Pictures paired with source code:
--------------------------------------------------

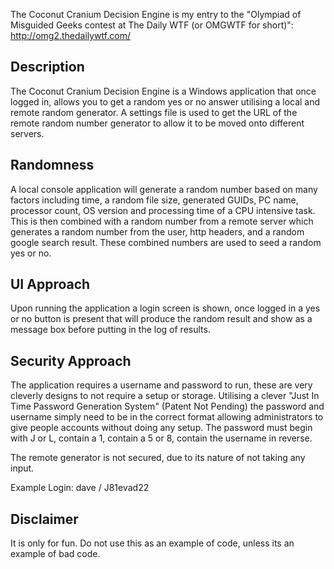 The Coconut Cranium Decision Engine is my entry to the "Olympiad of Misguided Geeks contest at The Daily WTF (or OMGWTF for short)":
http://omg2.thedailywtf.com/

## Description
The Coconut Cranium Decision Engine is a Windows application that once logged in, allows you to get a random yes or no answer utilising a local and remote random generator. A settings file is used to get the URL of the remote random number generator to allow it to be moved onto different servers.


## Randomness
A local console application will generate a random number based on many factors including time, a random file size, generated GUIDs, PC name, processor count, OS version and processing time of a CPU intensive task. This is then combined with a random number from a remote server which generates a random number from the user, http headers, and a random google search result. These combined numbers are used to seed a random yes or no.


## UI Approach
Upon running the application a login screen is shown, once logged in a yes or no button is present that will produce the random result and show as a message box before putting in the log of results.


## Security Approach
The application requires a username and password to run, these are very cleverly designs to not require a setup or storage. Utilising a clever "Just In Time Password Generation System" (Patent Not Pending) the password and username simply need to be in the correct format allowing administrators to give people accounts without doing any setup. The password must begin with J or L, contain a 1, contain a 5 or 8, contain the username in reverse.

The remote generator is not secured, due to its nature of not taking any input.

Example Login: dave / J81evad22


## Disclaimer
It is only for fun. Do not use this as an example of code, unless its an example of bad code.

--------------------------------------------------

**Directions**
The required output is the line holding "## UI Approach" plus every line after it in the data, reproduced exactly.

**Solution to this exercise**
## UI Approach
Upon running the application a login screen is shown, once logged in a yes or no button is present that will produce the random result and show as a message box before putting in the log of results.


## Security Approach
The application requires a username and password to run, these are very cleverly designs to not require a setup or storage. Utilising a clever "Just In Time Password Generation System" (Patent Not Pending) the password and username simply need to be in the correct format allowing administrators to give people accounts without doing any setup. The password must begin with J or L, contain a 1, contain a 5 or 8, contain the username in reverse.

The remote generator is not secured, due to its nature of not taking any input.

Example Login: dave / J81evad22


## Disclaimer
It is only for fun. Do not use this as an example of code, unless its an example of bad code.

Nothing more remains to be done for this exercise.